I don't know about that. I think that the current version of the Linnean taxonomy system is possibly arbitrary in an absolute sense.
Linnaean taxonomy arbitrarily puts species into genera, classes, etc. For example, whether or not chimps belong in the Homo or Pan genus is an arbitrary distinction. It was also an arbitrary decision to put all mammals into one class instead of multiple classes. There is only one non-arbitrary classification in biology which is at the species level. Cladistics solves these problems by rooting species by shared characteristics within a phylogeny.
This is made even more obvious if you think about the history of life. At one point in history, there was only one species of mammal. If we had to categorize life at that point in history with the Linnaean system then this one species of mammal would comprise a single genus within the class Reptilia. So how does a genus become a class within Linnaean taxonomy? Well, it can't. The arbitrary nature of Linnaean taxonomy has a tough time organizing evolving populations over time.
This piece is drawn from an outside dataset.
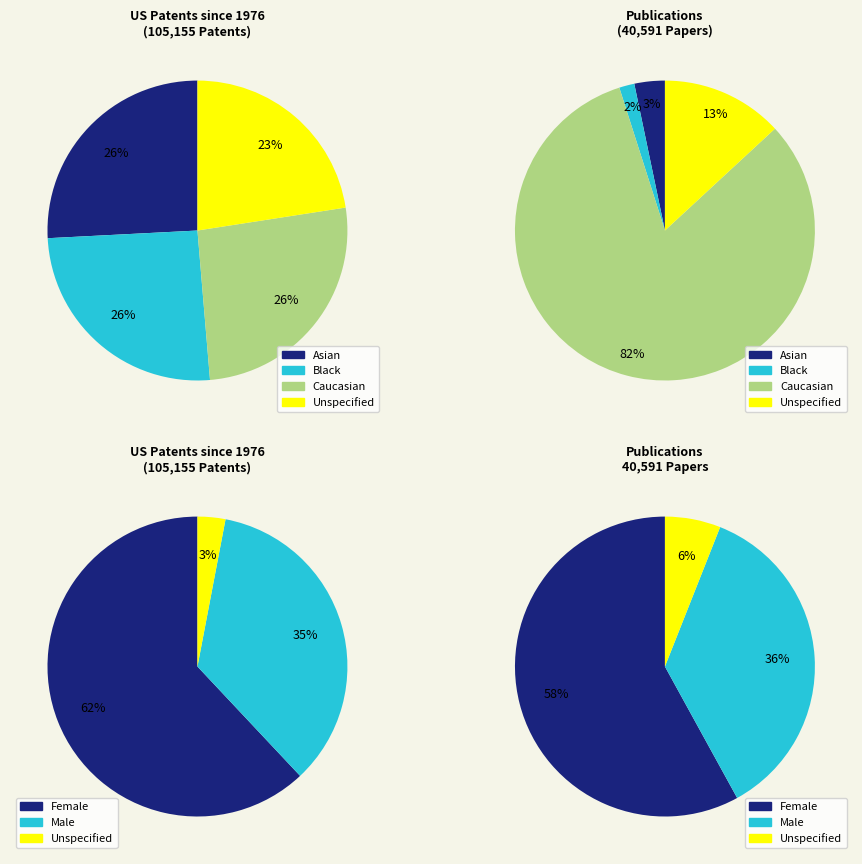

Does any single category account for the majority?

No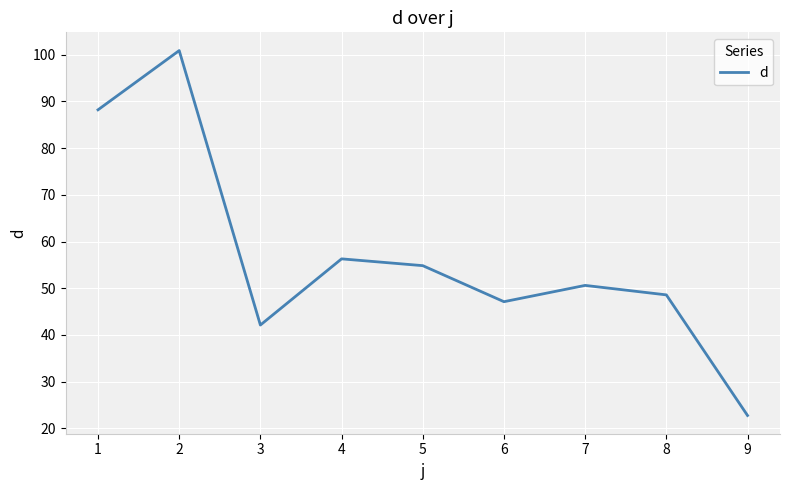

What is the change in value from 7 to 9?

-27.9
Start with the class Mammalia. Pick two orders within that class, say rodents and primates. Do all the families within one order (e.g. the mouse family and the mole rat family in the rodent order) show the same degree of difference as all the families within the other order (e.g. the great ape family and and the lesser ape, i.e. gibbon family in the primate order)? Would that imply an absolute classification system?
Why are rodents and primates in separate orders?